DOCUMENT SECTION:
The pulse of the game quickened with the pitches and the making of a pivotal at-bat.

De La Cruz fouled off four consecutive full-count pitches, including one that sent first baseman Burleson lunging into the safety net trying to reach a ball headed for the crowd. The last pitch De La Cruz fouled off was a 95.5-mph fastball. Flaherty followed it with his curveball — one that tumbled from his hand, sent catcher Willson Contreras sliding to his knees, and spiked in the dirt ahead of the plate.

De La Cruz ignored it for the walk, but first he celebrated winning the nine-pitch duel with some words that brought Contreras nearly nose-to-nose with him. Baserunner Luis Arraez rushed in from third base to urge De La Cruz to take the base he earned, loaded them up, move on — the Marlins had something going.

Flaherty had that hitter to complete the inning.

The walk meant he would leave it to a teammate.

The decisive inning went to reliever Chris Stratton who had three runners on, a two-run lead, and one out to get to keep Flaherty’s scoreless start intact.

It took Stratton two pitches to get a groundout and end the momentary drama.

MATERIAL PROVIDED:
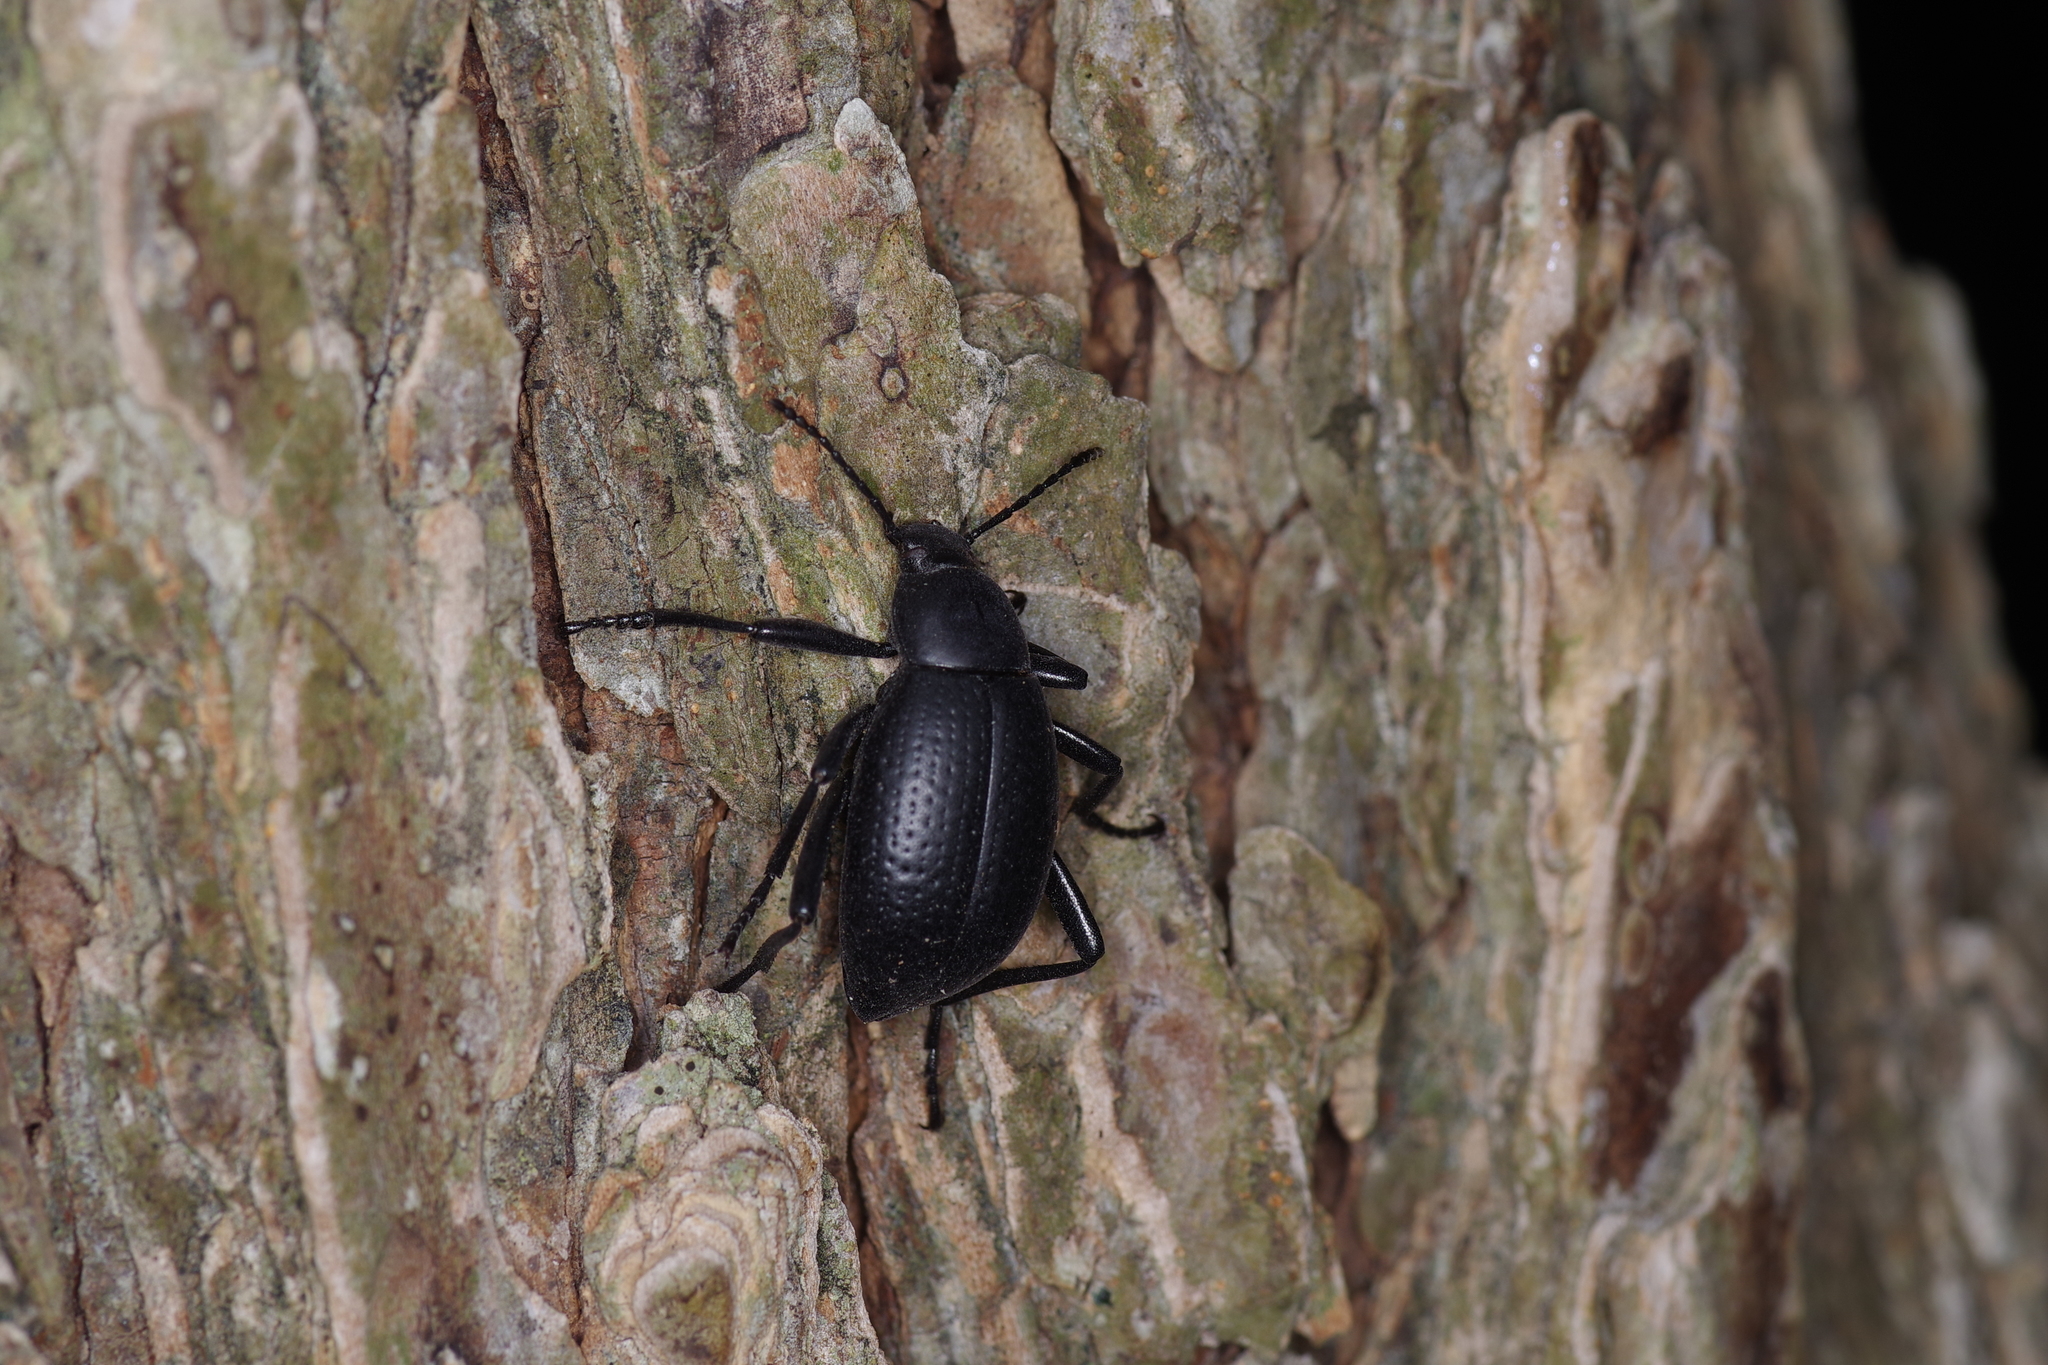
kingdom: Animalia
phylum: Arthropoda
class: Insecta
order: Coleoptera
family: Tenebrionidae
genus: Eleodes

WHAT TO WORK ON:
**A)** Reproduce the stretch of the baseball game recap from "The walk meant" through "the momentary drama.".
**B)** Continue the baseball game recap after its final sentence.

ANSWERS IN ORDER:
**A)**
The walk meant he would leave it to a teammate.

The decisive inning went to reliever Chris Stratton who had three runners on, a two-run lead, and one out to get to keep Flaherty’s scoreless start intact.

It took Stratton two pitches to get a groundout and end the momentary drama.

**B)**
Cardinals turn misplay into wider lead

Not quite as fast as Stratton ended the seventh, the Cardinals increased their lead in the eighth. Arenado was in the middle of it mostly because the Marlins just avoided him entirely.

After Lars Nootbaar whistled a line drive off the center-field wall for a double, the Marlins intentionally walked Arenado with only one out. They had no interest in dealing with the Cardinals’ lone All-Star and his .630 slugging percentage at loanDepot Park or his .775 slugging percentage in his first 61 games against the Marlins.

With two outs, Nolan Gorman hit his second double in as many innings. In the seventh, his double skipped over the fence. In the eighth, it dropped between two Marlins fielders. Jean Segura attempted a back-to-home basket catch on Gorman’s flare to left field. He failed, and that drop allowed Nootbaar to score to up the lead, 3-0.

Dylan Carlson: Center of attention

With Tommy Edman’s return from a sore wrist uncertain, the Cardinals’ coaching staff met ahead of Thursday’s game to discuss their best outfield alignment for loanDepot Park.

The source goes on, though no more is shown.